Russia said on Wednesday that it had appointed one of its most senior army commanders to lead a peacekeeping force in the disputed Nagorno-Karabakh region, as tensions rise again between Armenia and Azerbaijan.
Russian peacekeepers were deployed in 2020 to end a war over Nagorno-Karabakh, the second that Armenia and Azerbaijan have fought since the 1991 Soviet collapse. The mountain enclave is internationally recognized as part of Azerbaijan but populated mainly by ethnic Armenians.
The Russian armed forces said the peacekeepers were now headed by Colonel-General Alexander Lentsov, deputy commander-in-chief of the Russian ground forces. He replaces Major-General Andrei Volkov, a more junior officer.
No reason was given for the change, announced hours after a telephone conversation between Russian President Vladimir Putin and Armenian Prime Minister Nikol Pashinyan.
Armenia has voiced increasing frustration that the Russian force has failed to keep open the Lachin corridor, the only land route that links it to Karabakh across Azerbaijani territory.

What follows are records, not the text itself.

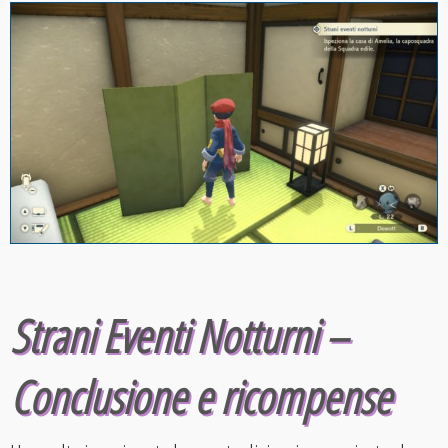
Strani Eventi Notturni –
Conclusione e ricompense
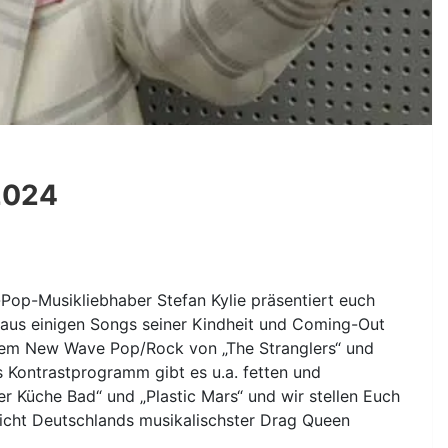
2024
-Pop-Musikliebhaber Stefan Kylie präsentiert euch
 aus einigen Songs seiner Kindheit und Coming-Out
chem New Wave Pop/Rock von „The Stranglers“ und
s Kontrastprogramm gibt es u.a. fetten und
 Küche Bad“ und „Plastic Mars“ und wir stellen Euch
elleicht Deutschlands musikalischster Drag Queen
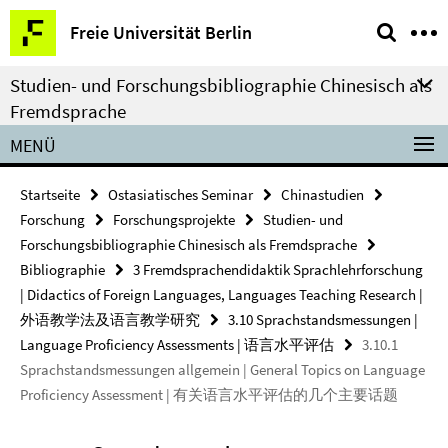
Springe
Service-
Freie Universität Berlin
direkt
Navigation
zu
Studien- und Forschungsbibliographie Chinesisch als
Inhalt
Fremdsprache
MENÜ
Startseite
Ostasiatisches Seminar
Chinastudien
Forschung
Forschungsprojekte
Studien- und
Forschungsbibliographie Chinesisch als Fremdsprache
Bibliographie
3 Fremdsprachendidaktik Sprachlehrforschung
| Didactics of Foreign Languages, Languages Teaching Research |
外语教学法及语言教学研究
3.10 Sprachstandsmessungen |
Language Proficiency Assessments | 语言水平评估
3.10.1
Sprachstandsmessungen allgemein | General Topics on Language
Proficiency Assessment | 有关语言水平评估的几个主要话题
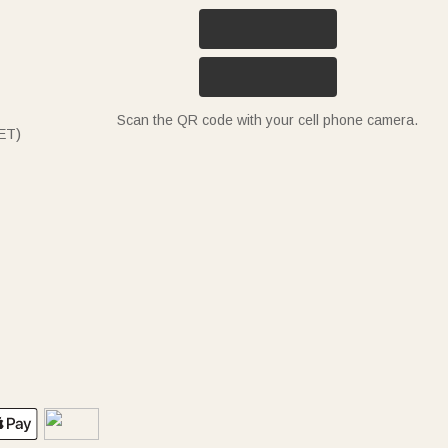
Scan the QR code with your cell phone camera.
ET)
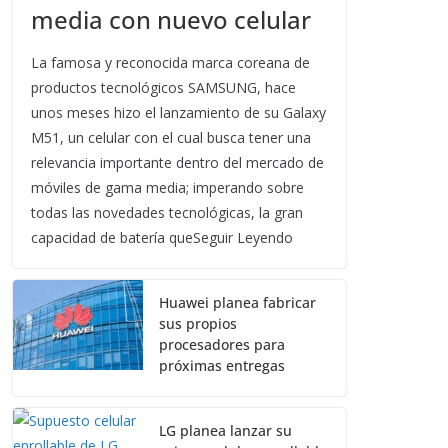
media con nuevo celular
La famosa y reconocida marca coreana de
productos tecnológicos SAMSUNG, hace
unos meses hizo el lanzamiento de su Galaxy
M51, un celular con el cual busca tener una
relevancia importante dentro del mercado de
móviles de gama media; imperando sobre
todas las novedades tecnológicas, la gran
capacidad de batería queSeguir Leyendo
Huawei planea fabricar
sus propios
procesadores para
próximas entregas
LG planea lanzar su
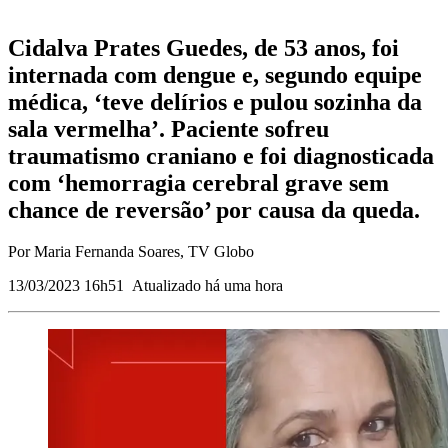
Cidalva Prates Guedes, de 53 anos, foi
internada com dengue e, segundo equipe
médica, ‘teve delírios e pulou sozinha da
sala vermelha’. Paciente sofreu
traumatismo craniano e foi diagnosticada
com ‘hemorragia cerebral grave sem
chance de reversão’ por causa da queda.
Por Maria Fernanda Soares, TV Globo
13/03/2023 16h51
Atualizado
há uma hora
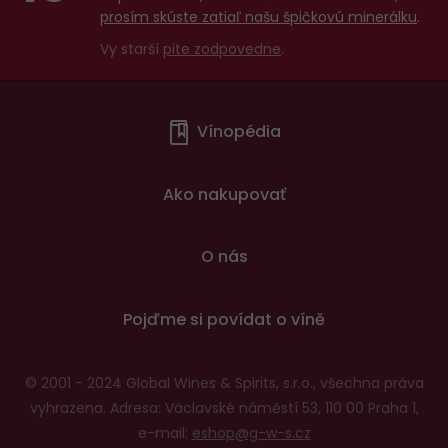
prosím skúste zatiaľ našu špičkovú minerálku
.
Vy starší
pite zodpovedne
.
Menu
Vínopédia
v
patičce
Ako nakupovať
O nás
Pojďme si povídat o víně
© 2001 - 2024 Global Wines & Spirits, s.r.o., všechna práva
vyhrazena. Adresa: Václavské náměstí 53, 110 00 Praha 1,
e-mail:
eshop@g-w-s.cz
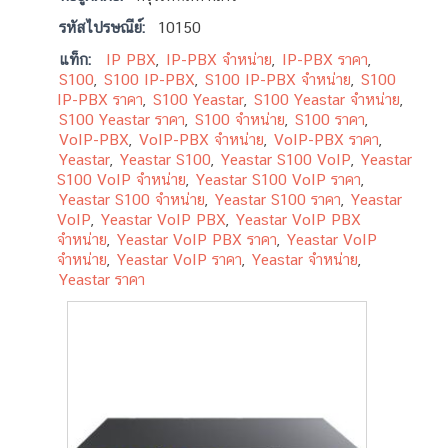
รหัสไปรษณีย์:
10150
แท็ก:
IP PBX
,
IP-PBX จำหน่าย
,
IP-PBX ราคา
,
S100
,
S100 IP-PBX
,
S100 IP-PBX จำหน่าย
,
S100
IP-PBX ราคา
,
S100 Yeastar
,
S100 Yeastar จำหน่าย
,
S100 Yeastar ราคา
,
S100 จำหน่าย
,
S100 ราคา
,
VoIP-PBX
,
VoIP-PBX จำหน่าย
,
VoIP-PBX ราคา
,
Yeastar
,
Yeastar S100
,
Yeastar S100 VoIP
,
Yeastar
S100 VoIP จำหน่าย
,
Yeastar S100 VoIP ราคา
,
Yeastar S100 จำหน่าย
,
Yeastar S100 ราคา
,
Yeastar
VoIP
,
Yeastar VoIP PBX
,
Yeastar VoIP PBX
จำหน่าย
,
Yeastar VoIP PBX ราคา
,
Yeastar VoIP
จำหน่าย
,
Yeastar VoIP ราคา
,
Yeastar จำหน่าย
,
Yeastar ราคา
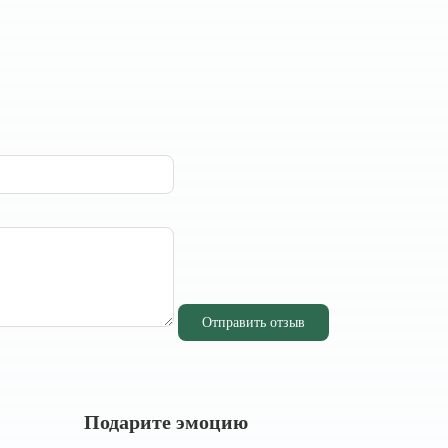
Отправить отзыв
Подарите эмоцию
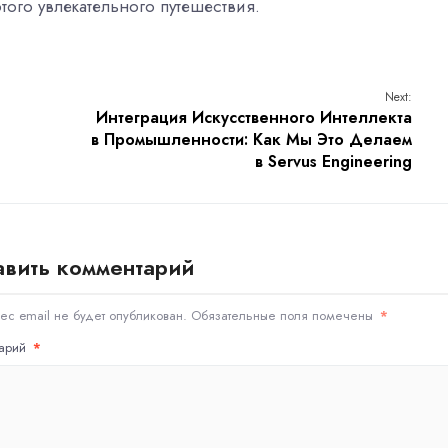
этого увлекательного путешествия.
Next:
Интеграция Искусственного Интеллекта
в Промышленности: Как Мы Это Делаем
в Servus Engineering
вить комментарий
ес email не будет опубликован.
Обязательные поля помечены
*
тарий
*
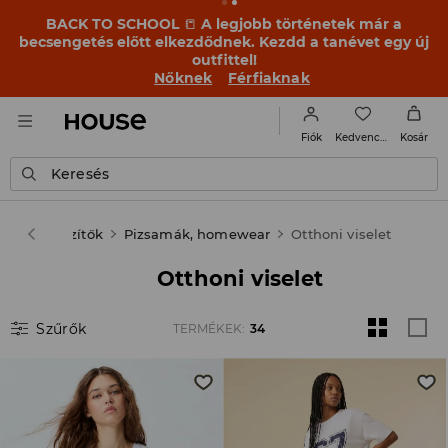
BACK TO SCHOOL
📒
A legjobb történetek már a
becsengetés előtt elkezdődnek. Kezdd a tanévet egy új
outfittel!
Nőknek
Férfiaknak
Kedvencek
Fiók
Kosár
Keresés
k & kiegészítők
Pizsamák, homewear
Otthoni viselet
Otthoni viselet
Szűrők
TERMÉKEK
:
34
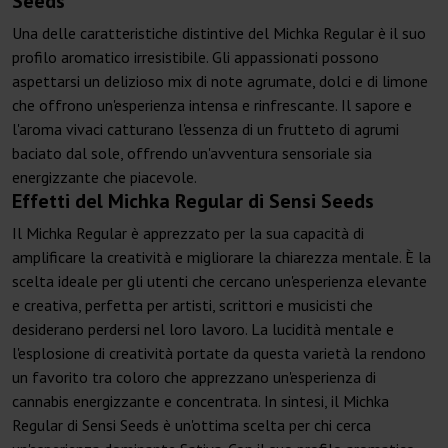
Seeds
Una delle caratteristiche distintive del Michka Regular è il suo
profilo aromatico irresistibile. Gli appassionati possono
aspettarsi un delizioso mix di note agrumate, dolci e di limone
che offrono un'esperienza intensa e rinfrescante. Il sapore e
l'aroma vivaci catturano l'essenza di un frutteto di agrumi
baciato dal sole, offrendo un'avventura sensoriale sia
energizzante che piacevole.
Effetti del Michka Regular di Sensi Seeds
Il Michka Regular è apprezzato per la sua capacità di
amplificare la creatività e migliorare la chiarezza mentale. È la
scelta ideale per gli utenti che cercano un'esperienza elevante
e creativa, perfetta per artisti, scrittori e musicisti che
desiderano perdersi nel loro lavoro. La lucidità mentale e
l'esplosione di creatività portate da questa varietà la rendono
un favorito tra coloro che apprezzano un'esperienza di
cannabis energizzante e concentrata. In sintesi, il Michka
Regular di Sensi Seeds è un'ottima scelta per chi cerca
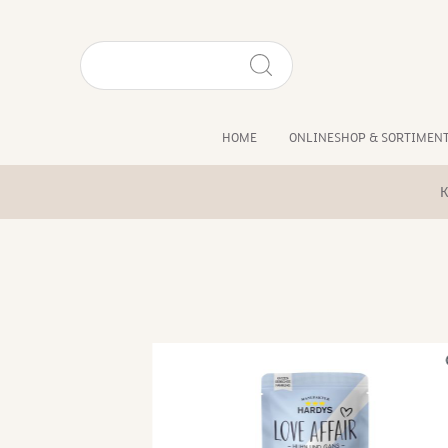
HOME
ONLINESHOP & SORTIMEN
K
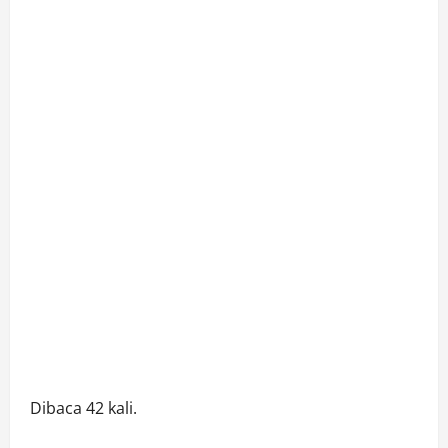
Dibaca 42 kali.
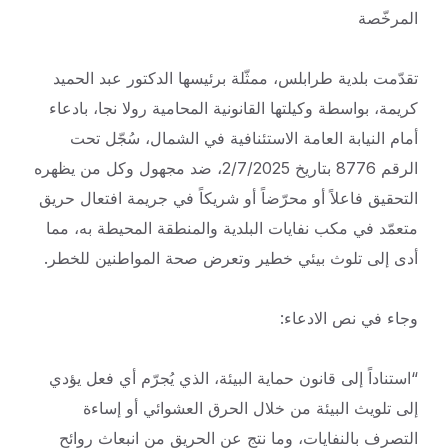
المرخّصة
تقدّمت بلدية طرابلس، ممثّلة برئيسها الدكتور عبد الحميد
كريمة، بواسطة وكيلتها القانونية المحامية رولا نجا، بادعاء
أمام النيابة العامة الاستئنافية في الشمال، سُجّل تحت
الرقم 8776 بتاريخ 2/7/2025، ضد مجهول وكل من يظهره
التحقيق فاعلاً أو محرّضاً أو شريكاً في جريمة افتعال حريق
متعمّد في مكب نفايات البلدية والمنطقة المحيطة به، مما
أدى إلى تلوث بيئي خطير وتعرض صحة المواطنين للخطر.
وجاء في نص الادعاء:
“استناداً إلى قانون حماية البيئة، الذي يُجرّم أي فعل يؤدي
إلى تلويث البيئة من خلال الحرق العشوائي أو إساءة
التصرف بالنفايات، وما نتج عن الحريق من انبعاث روائح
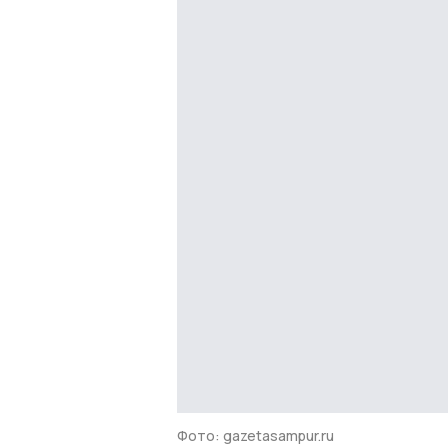
Фото: gazetasampur.ru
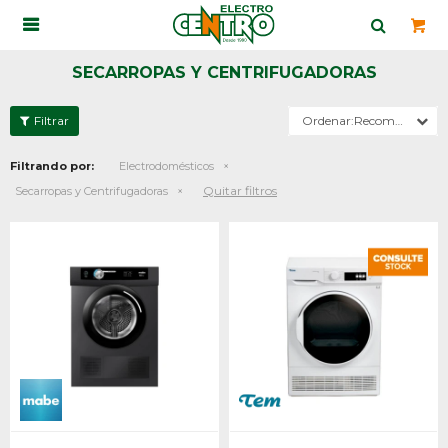

SECARROPAS Y CENTRIFUGADORAS
Recomendados
Filtrando por:
Electrodomésticos
Quitar filtros
Secarropas y Centrifugadoras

Russian media quoted an Armenian spokesperson on Tuesday as saying the country had appealed to the International Court of Justice over Azerbaijan’s installation of a checkpoint on the highway on Sunday, calling it a “flagrant violation” of Baku’s obligation to ensure free movement.
Azerbaijani Deputy Foreign Minister Elnur Mammadov said the checkpoint was set up in response to “safety concerns in light of Armenia’s continued misuse of the road for the transport of weapons and other illegal activities.”
He added: “We continue to be in close contact with the ICRC [International Committee of the Red Cross] and the Russian peacekeeping contingent to best facilitate humanitarian access.”
An Armenian spokesperson did not respond to a request for comment.